Monday, October 8, 2007

What is the difference between Traction and Spinal Decompression?

Spinal traction is a treatment option that is based on the application of a longitudinal force to the axis of the spinal column. In other words, parts of the spinal column are “pulled” in opposite directions in order to stabilize or change the position of damaged aspects of the spine. For example, You can have traction to the neck, to the low back, to your leg or your armtraction to the low back with inversion
Traction is helpful at treating some of the conditions resulting from herniation or degeneration but traction is unable to address the source of the problem. Research has shown that Spinal Decompression therapy creates a negative pressure or a vacuum inside the disc. This effect causes the disc to pull in the herniation and the increase in negative pressure also causes the flow of blood and nutrients back into the disc allowing the body's natural fibroblastic response to heal the injury and re-hydrate the disc.
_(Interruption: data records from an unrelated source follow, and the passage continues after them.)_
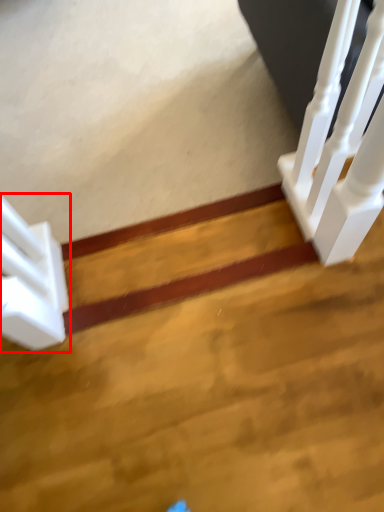
Question: From the image's perspective, considering the relative positions of stairs (annotated by the red box) and stairwell in the image provided, where is stairs (annotated by the red box) located with respect to the staircase?

Choices:
 (A) above
 (B) below

Answer: (B)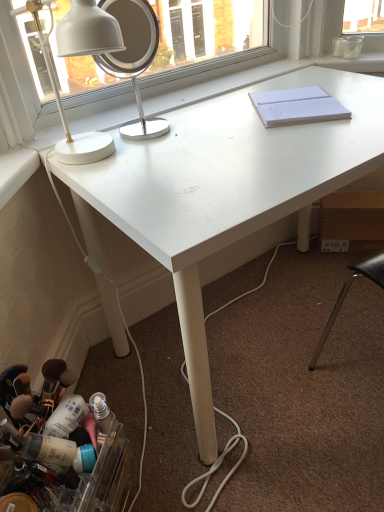
This screenshot has width=384, height=512. Find the location of `free area in between white glossy desk lamp at upper left and white metallic mirror at upper left`. free area in between white glossy desk lamp at upper left and white metallic mirror at upper left is located at coordinates (159, 144).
The DRX 9000 is the premier spinal decompression therapy unit to accomplish this.

Traction and inversion tables, at best, can lower the intradiscal pressure from a +90 to a +30 mmHg. The DRX 9000 is clinically proven to reduce the intradiscal pressure to between a -150 to -200 mmHg. Traction triggers the body's normal response to stretching by creating painful muscle spasms that worsen the pain in affected area. Spinal decompression takes the muscles out of the equation and focuses on the disc herniation.